═════ Provided data ═════
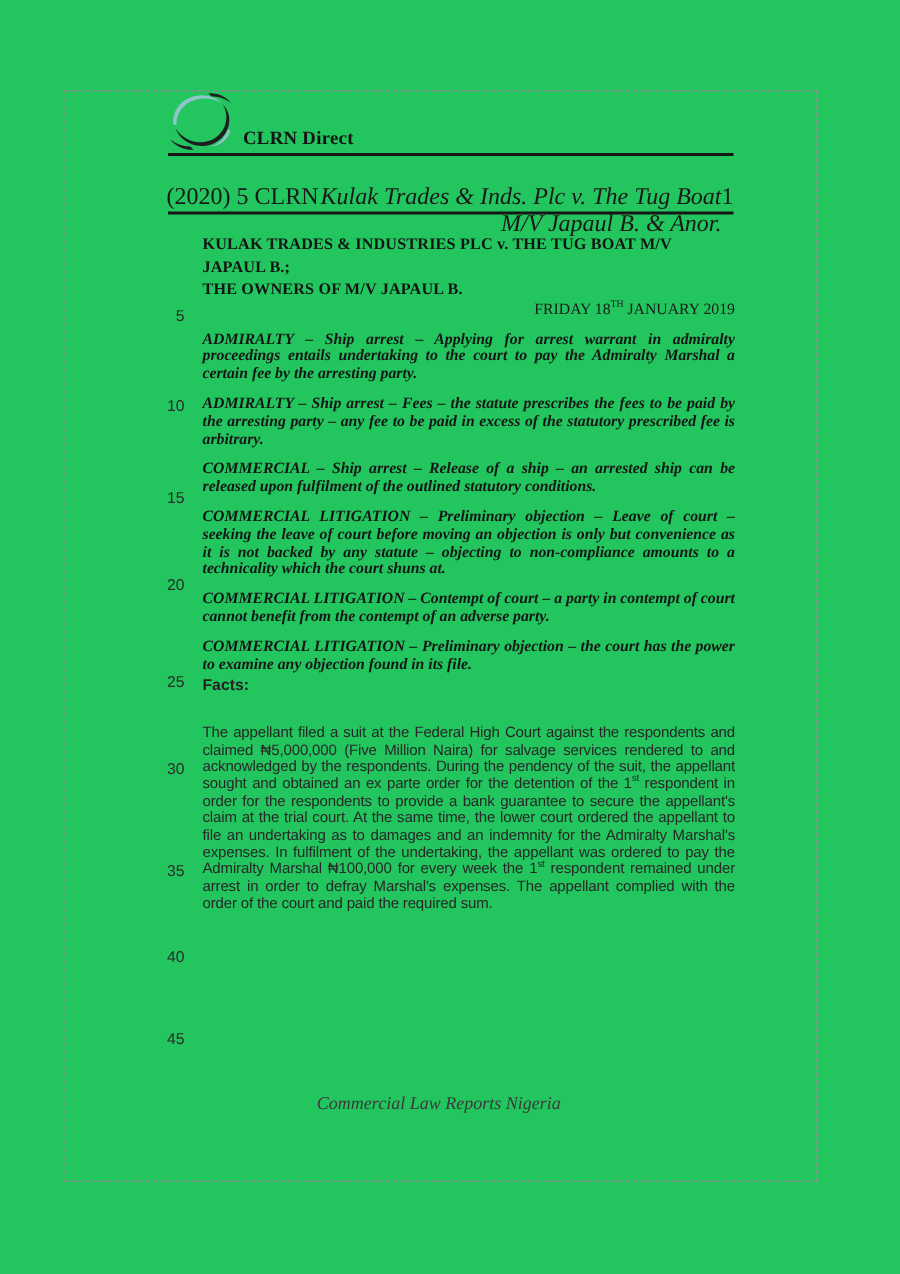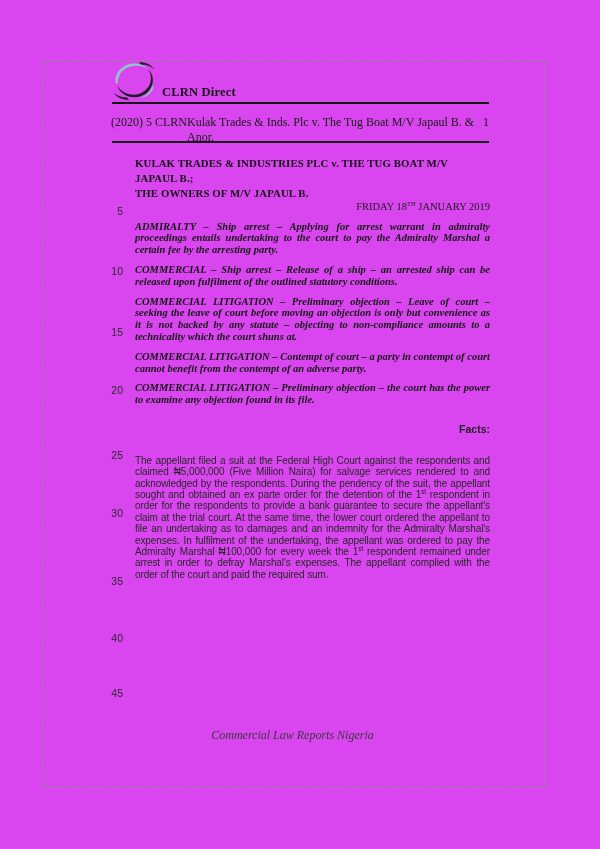--- a/index.html
+++ b/index.html
@@ -1,37 +1,37 @@
 <!DOCTYPE html>
 <html><head>
 <meta charset="utf-8">
 <style>
   html,body{margin:0;padding:0;background:#ffffff;}
   .page{
-    position:relative;width:600px;height:849px;background:#d946ef;
+    position:relative;width:600px;height:849px;background:#22c55e;
     color:#1c1c1c;overflow:hidden;
     font-family:"Liberation Serif","DejaVu Serif",serif;
   }
   .frame{
     position:absolute;left:42px;top:60px;width:501px;height:726px;
     border:1px dashed #8f8f8f;
   }
   .logo{position:absolute;left:111px;top:60px;}
   .brand{
     position:absolute;left:162px;top:85px;
     font-weight:bold;font-size:12.5px;letter-spacing:.2px;color:#141414;
   }
   .rule{position:absolute;left:112px;width:377px;background:#161616;}
   .rule-top{top:102px;height:2px;}
   .rule-bottom{top:141px;height:1.5px;}
   .runhead{
-    position:absolute;left:111px;top:115px;width:378px;
-    display:flex;align-items:baseline;font-size:12px;color:#191919;
+    position:absolute;left:111px;top:123px;width:378px;
+    display:flex;align-items:baseline;font-size:16px;color:#191919;
   }
-  .rh-title{flex:1;text-align:left;}
+  .rh-title{flex:1;text-align:right;font-style:italic;}
   .gutter-num{
     position:absolute;left:92px;width:31px;text-align:right;
     font-family:"Liberation Sans","DejaVu Sans",sans-serif;
     font-size:10.5px;line-height:11.8px;color:#2b2b2b;
   }
   .body-col{position:absolute;left:135px;top:152px;width:355px;}
   .case-title{
     margin:4px 0 0 0;font-weight:bold;font-size:10.8px;line-height:15px;
     letter-spacing:.1px;color:#141414;
   }
@@ -39,23 +39,23 @@
   .dates{text-align:right;font-size:10.5px;line-height:11.6px;}
   .judges{
     margin-top:12px;font-weight:bold;font-style:italic;
     font-size:10.5px;line-height:11.8px;color:#141414;
   }
   .cw{
     margin:8px 0 0 0;font-weight:bold;font-style:italic;
     font-size:10.5px;line-height:11.8px;text-align:justify;color:#161616;
   }
   .facts-h{
-    margin-top:18px;
+    margin-top:3px;
     font-family:"Liberation Sans","DejaVu Sans",sans-serif;
-    font-weight:bold;font-size:10.5px;line-height:11.8px;color:#222;text-align:right;
+    font-weight:bold;font-size:10.5px;line-height:11.8px;color:#222;
   }
   .facts-p{
     margin:19px 0 0 0;
     font-family:"Liberation Sans","DejaVu Sans",sans-serif;
     font-size:10px;line-height:11.4px;text-align:justify;color:#272727;
     letter-spacing:-0.1px;
   }
   .facts-p sup,.dates sup{font-size:6.5px;vertical-align:super;line-height:0;}
   .footer{
     position:absolute;left:42px;top:728px;width:501px;text-align:center;
@@ -98,20 +98,21 @@
   <div class="body-col">
     <div class="case-title">
       <div>KULAK TRADES &amp; INDUSTRIES PLC v. THE TUG BOAT M/V JAPAUL B.;</div>
       <div>THE OWNERS OF M/V JAPAUL B.</div>
     </div>
 
     <div class="dates"><span>FRIDAY 18</span><sup>TH</sup><span> JANUARY 2019</span></div>
 
 
     <p class="cw">ADMIRALTY – Ship arrest – Applying for arrest warrant in admiralty proceedings entails undertaking to the court to pay the Admiralty Marshal a certain fee by the arresting party.</p>
+    <p class="cw">ADMIRALTY – Ship arrest – Fees – the statute prescribes the fees to be paid by the arresting party – any fee to be paid in excess of the statutory prescribed fee is arbitrary.</p>
     <p class="cw">COMMERCIAL – Ship arrest – Release of a ship – an arrested ship can be released upon fulfilment of the outlined statutory conditions.</p>
     <p class="cw">COMMERCIAL LITIGATION – Preliminary objection – Leave of court – seeking the leave of court before moving an objection is only but convenience as it is not backed by any statute – objecting to non-compliance amounts to a technicality which the court shuns at.</p>
     <p class="cw">COMMERCIAL LITIGATION – Contempt of court – a party in contempt of court cannot benefit from the contempt of an adverse party.</p>
     <p class="cw">COMMERCIAL LITIGATION – Preliminary objection – the court has the power to examine any objection found in its file.</p>
 
     <div class="facts-h">Facts:</div>
     <p class="facts-p"><span>The appellant filed a suit at the Federal High Court against the respondents and claimed ₦5,000,000 (Five Million Naira) for salvage services rendered to and acknowledged by the respondents. During the pendency of the suit, the appellant sought and obtained an ex parte order for the detention of the 1</span><sup>st</sup><span> respondent in order for the respondents to provide a bank guarantee to secure the appellant's claim at the trial court. At the same time, the lower court ordered the appellant to file an undertaking as to damages and an indemnity for the Admiralty Marshal's expenses. In fulfilment of the undertaking, the appellant was ordered to pay the Admiralty Marshal ₦100,000 for every week the 1</span><sup>st</sup><span> respondent remained under arrest in order to defray Marshal's expenses. The appellant complied with the order of the court and paid the required sum.</span></p>
   </div>
 
   <div class="footer">Commercial Law Reports Nigeria</div>

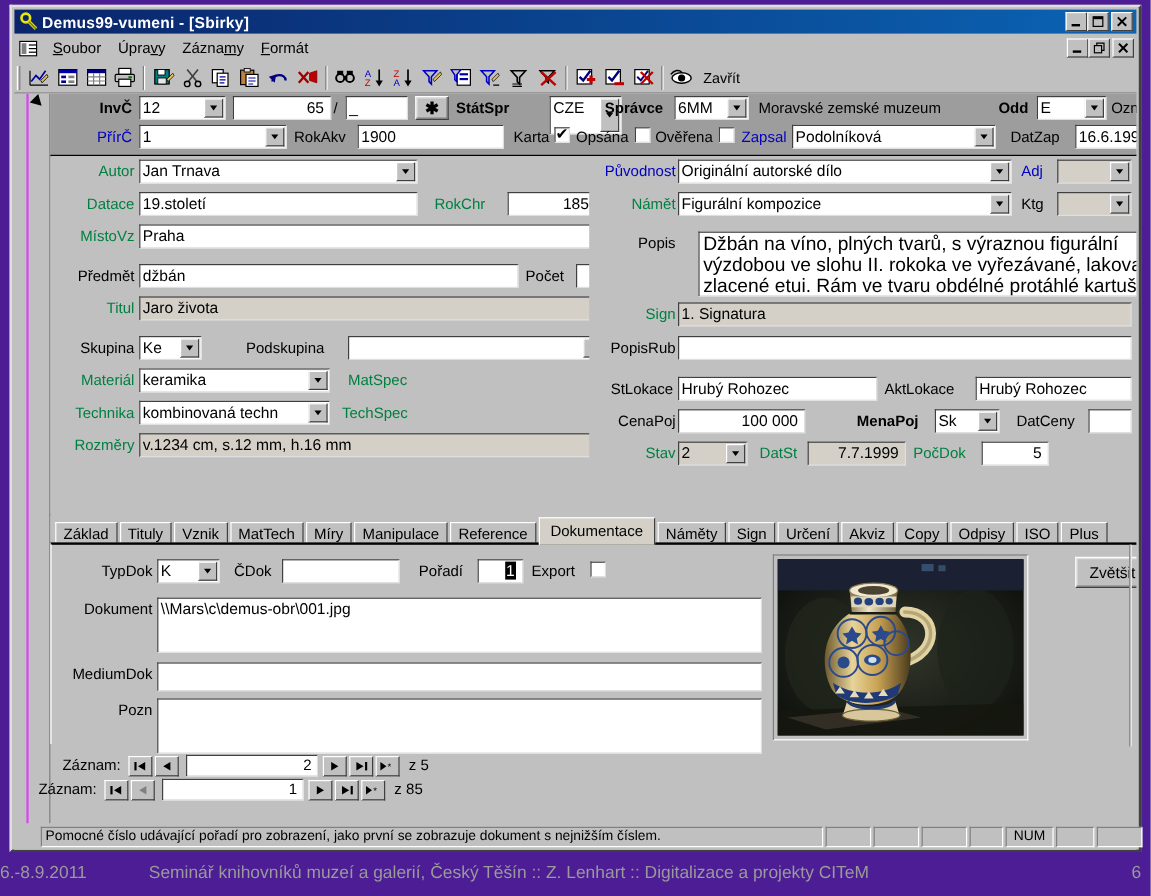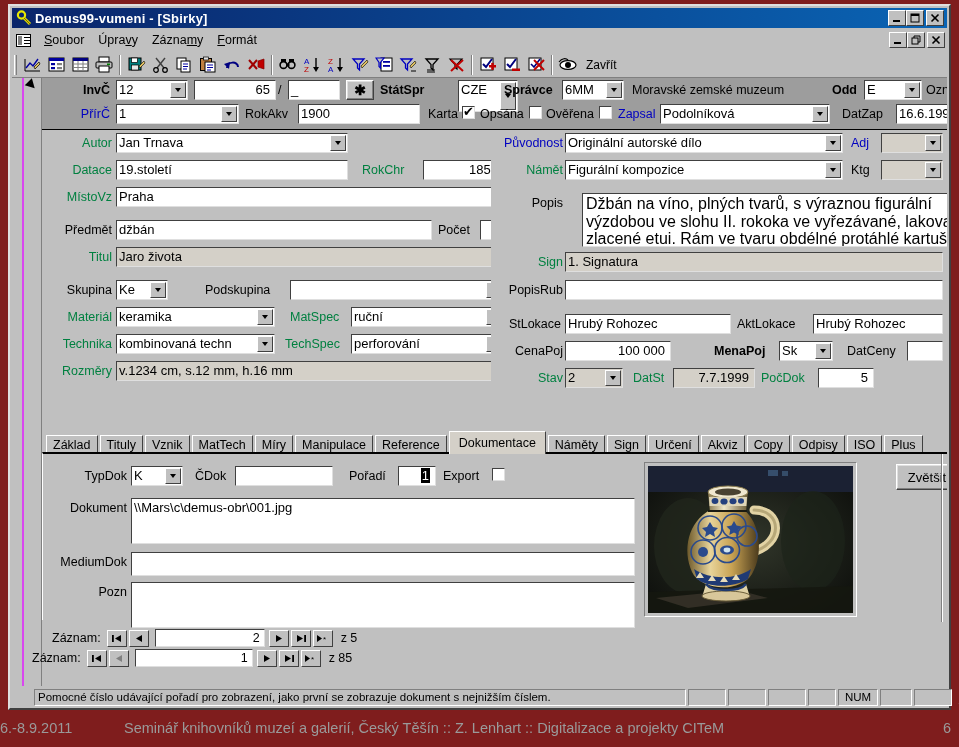--- a/index.html
+++ b/index.html
@@ -4,21 +4,21 @@
 <title>Demus99-vumeni - [Sbirky]</title>
 <style>
   * { box-sizing: border-box; }
   html, body {
     margin: 0; padding: 0;
     width: 959px; height: 747px;
     background: #ffffff;
     font-family: "Liberation Sans", sans-serif;
     overflow: hidden;
   }
-  #root { position: relative; width: 959px; height: 747px; background: #7f1d1d; padding-left: 30px; }
+  #root { position: relative; width: 959px; height: 747px; background: #4c1d95; padding-left: 30px; }
 
   
   .app-window {
     position: absolute; left: 8px; top: 4px; width: 943px; height: 706px;
     background: #c0c0c0;
     border-top: 2px solid #dfdfdf; border-left: 2px solid #dfdfdf;
     border-right: 2px solid #404040; border-bottom: 2px solid #404040;
   }
   .titlebar {
     position: absolute; left: 2px; top: 2px; width: 935px; height: 20px;
@@ -612,35 +612,27 @@
             <span></span>
             <span class="arr"></span>
           </div>
 
           <span class="lbl green" style="left:4px; top:178px; width:66px; text-align:right;">Materiál</span>
           <div class="combo" style="left:74px; top:176px; width:159px; height:20px;">
             <span>keramika</span>
             <span class="arr"></span>
           </div>
           <span class="lbl green" style="left:248px; top:178px;">MatSpec</span>
-          <div class="combo" style="left:309px; top:176px; width:153px; height:20px;">
-            <span>ruční</span>
-            <span class="arr"></span>
-          </div>
 
           <span class="lbl green" style="left:-4px; top:205px; width:74px; text-align:right;">Technika</span>
           <div class="combo" style="left:74px; top:203px; width:159px; height:20px;">
             <span>kombinovaná techn</span>
             <span class="arr"></span>
           </div>
           <span class="lbl green" style="left:243px; top:205px;">TechSpec</span>
-          <div class="combo" style="left:309px; top:203px; width:153px; height:20px;">
-            <span>perforování</span>
-            <span class="arr"></span>
-          </div>
 
           <span class="lbl green" style="left:-2px; top:232px; width:72px; text-align:right;">Rozměry</span>
           <div class="tf gray" style="left:74px; top:230px; width:388px; height:20px;">v.1234 cm, s.12 mm, h.16 mm</div>
         </div>
 
         <div class="panel" style="left:467px; top:53px; width:458px; height:297px;">
 
           <span class="lbl blue" style="left:0px; top:4px; width:72px; text-align:right;">Původnost</span>
           <div class="combo" style="left:74px; top:2px; width:278px; height:20px;">
             <span>Originální autorské dílo</span>

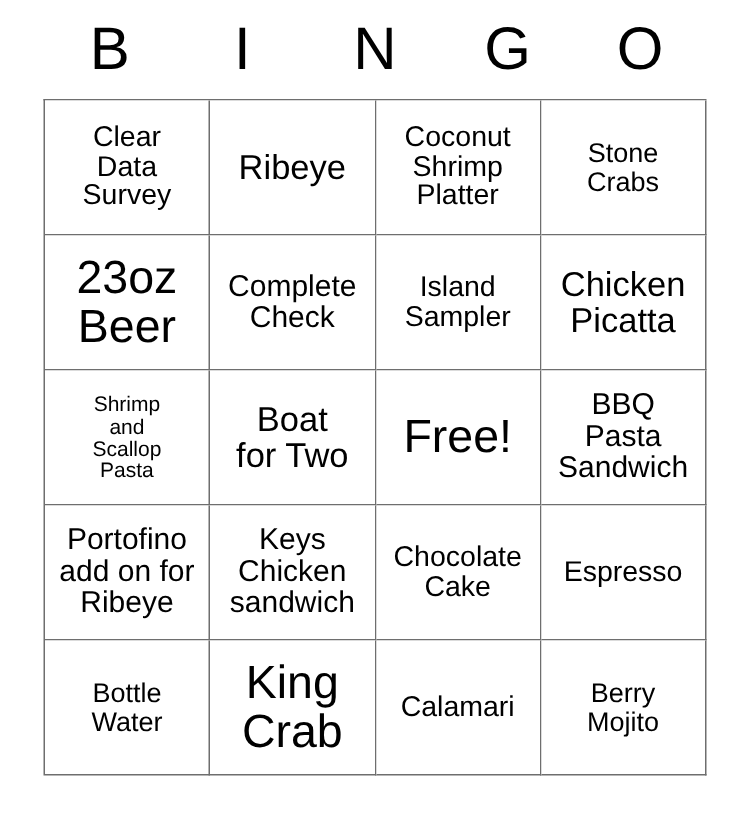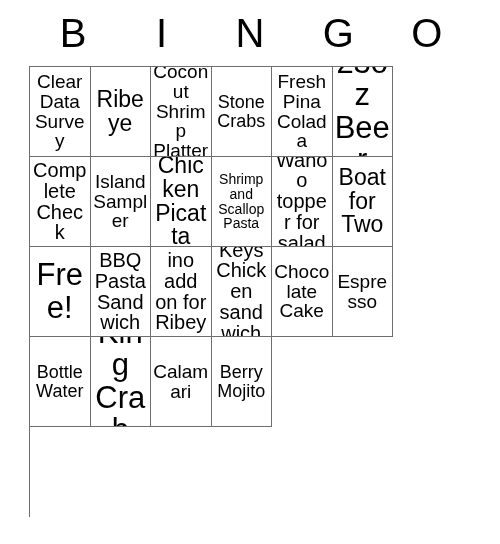--- a/index.html
+++ b/index.html
@@ -34,25 +34,25 @@
     font-size: 40px;
     line-height: 1;
     font-weight: 400;
     color: #000;
     letter-spacing: 0;
   }
 
   
   #grid {
     display: grid;
-    grid-template-columns: repeat(6, 1fr);
+    grid-template-columns: repeat(4, 1fr);
     grid-template-rows: repeat(5, 90px);
     border-top: 1px solid #6e6e6e;
     border-left: 1px solid #6e6e6e;
-    width: 364px;
+    width: 442px;
     box-sizing: border-box;
   }
   .cell {
     border-right: 1px solid #6e6e6e;
     border-bottom: 1px solid #6e6e6e;
     box-sizing: border-box;
     display: flex;
     align-items: center;
     justify-content: center;
     text-align: center;
@@ -100,25 +100,20 @@
       </div>
       <div class="cell fs-md">
         <span class="cell-text">Coconut
 Shrimp
 Platter</span>
       </div>
       <div class="cell fs-xl">
         <span class="cell-text">Stone
 Crabs</span>
       </div>
-      <div class="cell fs-md">
-        <span class="cell-text">Fresh
-Pina
-Colada</span>
-      </div>
       <div class="cell fs-xxl">
         <span class="cell-text">23oz
 Beer</span>
       </div>
       <div class="cell fs-sm">
         <span class="cell-text">Complete
 Check</span>
       </div>
       <div class="cell fs-md">
         <span class="cell-text">Island
@@ -126,25 +121,20 @@
       </div>
       <div class="cell fs-lg">
         <span class="cell-text">Chicken
 Picatta</span>
       </div>
       <div class="cell fs-xs">
         <span class="cell-text">Shrimp
 and
 Scallop
 Pasta</span>
-      </div>
-      <div class="cell fs-sm">
-        <span class="cell-text">Wahoo
-topper for
-salad</span>
       </div>
       <div class="cell fs-lg">
         <span class="cell-text">Boat
 for Two</span>
       </div>
       <div class="cell fs-xxl">
         <span class="cell-text">Free!</span>
       </div>
       <div class="cell fs-sm">
         <span class="cell-text">BBQ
═════
- **Work order**
Tell how many lines of the material above hold "bold", answering with a bare number.

- **Written response**
6